Sexual offenses don’t always involve a lack of consent or an act of assault. Sometimes, there is a discrepancy in authority, intellect or age that leaves one of the parties less able to actively consent.
When age is an issue in an intimate relationship, the potential exists for one partner in a relationship to face accusations of statutory rape. The only way to avoid allegations or charges of statutory rape is to inform yourself of the age of consent for the state of Missouri and to verify the age of anyone that you have an intimate relationship with prior to sexual activity.
First-degree statutory rape involves a child too young to consent
When someone faces charges of sexual assault in the first degree, that means that one of the people involved in the relationship is too young under Missouri law to knowingly consent to sexual activity. Anyone who engages in a sexual relationship with a child under the age of 14 could wind up charged with first-degree statutory rape as a result of that relationship.

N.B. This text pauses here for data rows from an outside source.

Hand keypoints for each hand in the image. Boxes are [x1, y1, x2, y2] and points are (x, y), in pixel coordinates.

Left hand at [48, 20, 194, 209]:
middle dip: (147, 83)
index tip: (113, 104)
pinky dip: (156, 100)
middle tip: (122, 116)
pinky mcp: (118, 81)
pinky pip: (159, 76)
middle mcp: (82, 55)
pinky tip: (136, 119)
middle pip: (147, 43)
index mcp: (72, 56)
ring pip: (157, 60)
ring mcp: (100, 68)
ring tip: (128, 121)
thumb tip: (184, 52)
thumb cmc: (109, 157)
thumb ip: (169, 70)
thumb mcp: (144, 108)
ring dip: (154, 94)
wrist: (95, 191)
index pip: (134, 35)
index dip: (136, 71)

Second-degree statutory rape involves older teens
For couples where both partners are over the age of 14 and therefore able to consent, it is still possible for statutory rape charges to result. Second-degree statutory rape charges typically stem from a situation where one partner is 21 years of age or older and the other is under the age of 17. While they may have both gone to the same high school at the same time, the gap in their ages is just significant enough for people to worry about power and maturity discrepancies that would lead to the older person manipulating and abusing the younger one.
Making sure that you know the age of anyone that you become intimate with is the best way to protect yourself from statutory rape accusations. However, if you are charged with an offense, there may be options available to you that will help you defend against a criminal conviction that could very well impact you for the rest of your life.